__Work instruction__
Word for word, set down the records and skip each picture.

__The data__
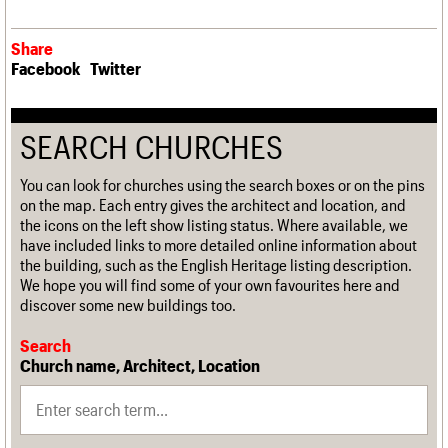
Share
Facebook
Twitter
SEARCH CHURCHES
You can look for churches using the search boxes or on the pins
on the map. Each entry gives the architect and location, and
the icons on the left show listing status. Where available, we
have included links to more detailed online information about
the building, such as the English Heritage listing description.
We hope you will find some of your own favourites here and
discover some new buildings too.
Search
Church name, Architect, Location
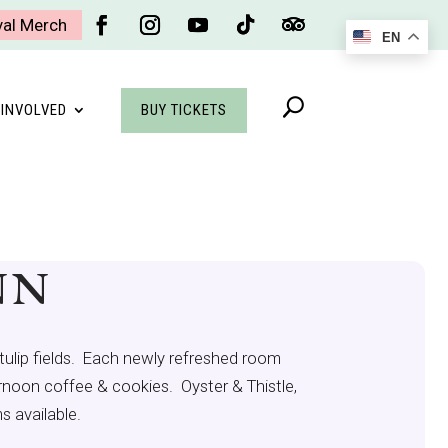
val Merch
EN
Facebook
Instagram
YouTube
Follow
Follow
BUY TICKETS
 INVOLVED
NN
tulip fields. Each newly refreshed room
ternoon coffee & cookies. Oyster & Thistle,
s available.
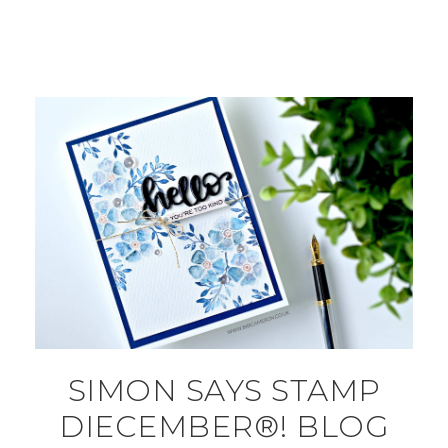
SIMON SAYS STAMP
DIECEMBER®! BLOG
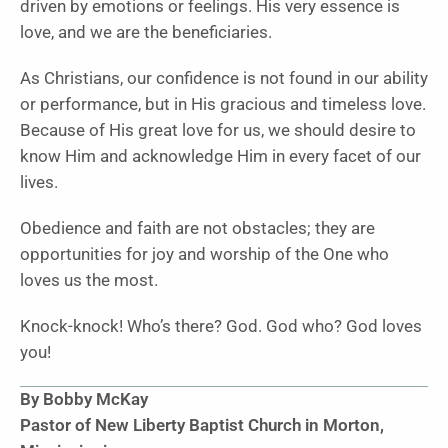
driven by emotions or feelings. His very essence is
love, and we are the beneficiaries.
As Christians, our confidence is not found in our ability
or performance, but in His gracious and timeless love.
Because of His great love for us, we should desire to
know Him and acknowledge Him in every facet of our
lives.
Obedience and faith are not obstacles; they are
opportunities for joy and worship of the One who
loves us the most.
Knock-knock! Who’s there? God. God who? God loves
you!
By Bobby McKay
Pastor of New Liberty Baptist Church in Morton,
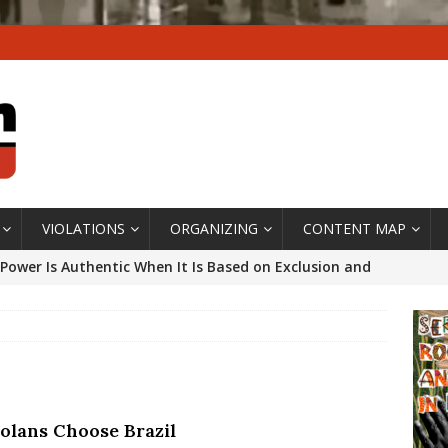
VIOLATIONS
ORGANIZING
CONTENT MAP
Power Is Authentic When It Is Based on Exclusion and
ed Political Violence Against Black Women in Brazil
IPATIONWATCH
ssing False Claims After Community Land Trust Bill
neiro City Council
#GENTRIFICATIONWATCH
olans Choose Brazil
ars After Rio Olympics: The Persistence of Structural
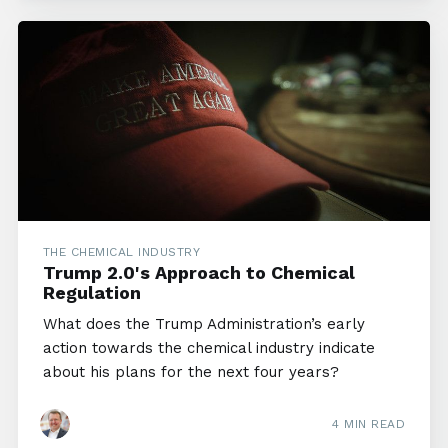
THE CHEMICAL INDUSTRY
Trump 2.0's Approach to Chemical
Regulation
What does the Trump Administration’s early
action towards the chemical industry indicate
about his plans for the next four years?
4 MIN READ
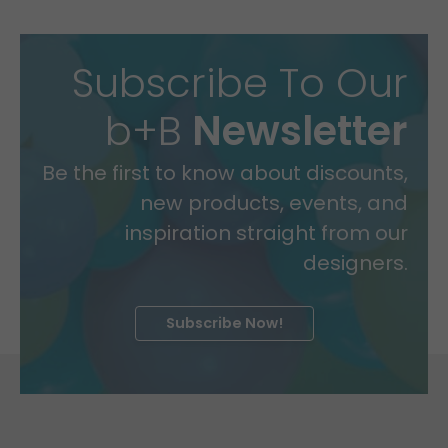
Subscribe To Our
b+B
Newsletter
Be the first to know about discounts,
new products, events, and
inspiration straight from our
designers.
Subscribe Now!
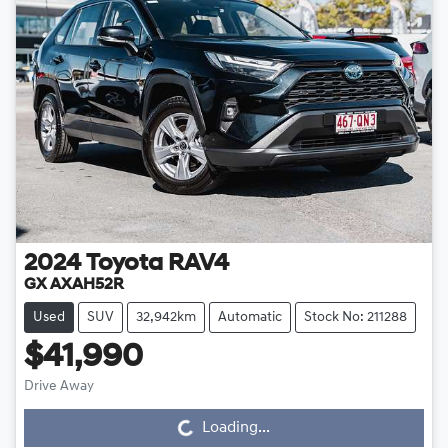
2024
Toyota
RAV4
GX AXAH52R
Used
SUV
32,942km
Automatic
Stock No: 211288
$41,990
Drive Away
Loading...
Loading...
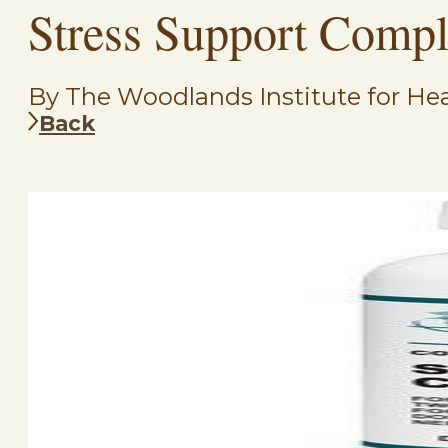
Stress Support Comp
By The Woodlands Institute for Hea
Back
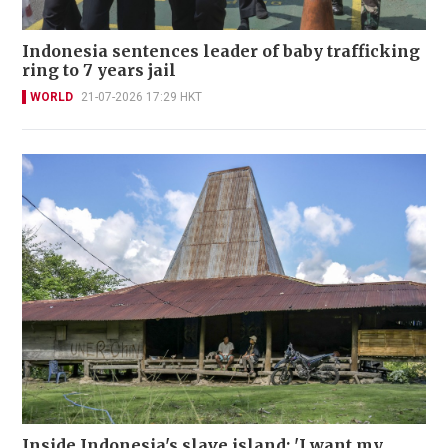
Indonesia sentences leader of baby trafficking
ring to 7 years jail
WORLD
21-07-2026 17:29 HKT
Inside Indonesia's slave island: 'I want my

__Written answer__
Share
Facebook
Twitter
SEARCH CHURCHES
You can look for churches using the search boxes or on the pins
on the map. Each entry gives the architect and location, and
the icons on the left show listing status. Where available, we
have included links to more detailed online information about
the building, such as the English Heritage listing description.
We hope you will find some of your own favourites here and
discover some new buildings too.
Search
Church name, Architect, Location
val Merch
EN
Facebook
Instagram
YouTube
Follow
Follow
BUY TICKETS
 INVOLVED
NN
tulip fields. Each newly refreshed room
ternoon coffee & cookies. Oyster & Thistle,
s available.
SIMON SAYS STAMP
DIECEMBER®! BLOG
driven by emotions or feelings. His very essence is
love, and we are the beneficiaries.
As Christians, our confidence is not found in our ability
or performance, but in His gracious and timeless love.
Because of His great love for us, we should desire to
know Him and acknowledge Him in every facet of our
lives.
Obedience and faith are not obstacles; they are
opportunities for joy and worship of the One who
loves us the most.
Knock-knock! Who’s there? God. God who? God loves
you!
By Bobby McKay
Pastor of New Liberty Baptist Church in Morton,
VIOLATIONS
ORGANIZING
CONTENT MAP
Power Is Authentic When It Is Based on Exclusion and
ed Political Violence Against Black Women in Brazil
IPATIONWATCH
ssing False Claims After Community Land Trust Bill
neiro City Council
#GENTRIFICATIONWATCH
olans Choose Brazil
ars After Rio Olympics: The Persistence of Structural
THE CHEMICAL INDUSTRY
Trump 2.0's Approach to Chemical
Regulation
What does the Trump Administration’s early
action towards the chemical industry indicate
about his plans for the next four years?
4 MIN READ
Subscribe To Our
b+B
Newsletter
Be the first to know about discounts,
new products, events, and
inspiration straight from our
designers.
Subscribe Now!
2024
Toyota
RAV4
GX AXAH52R
Used
SUV
32,942km
Automatic
Stock No: 211288
$41,990
Drive Away
Loading...
Loading...
Stress Support Comp
By The Woodlands Institute for Hea
Back
Indonesia sentences leader of baby trafficking
ring to 7 years jail
WORLD
21-07-2026 17:29 HKT
Inside Indonesia's slave island: 'I want my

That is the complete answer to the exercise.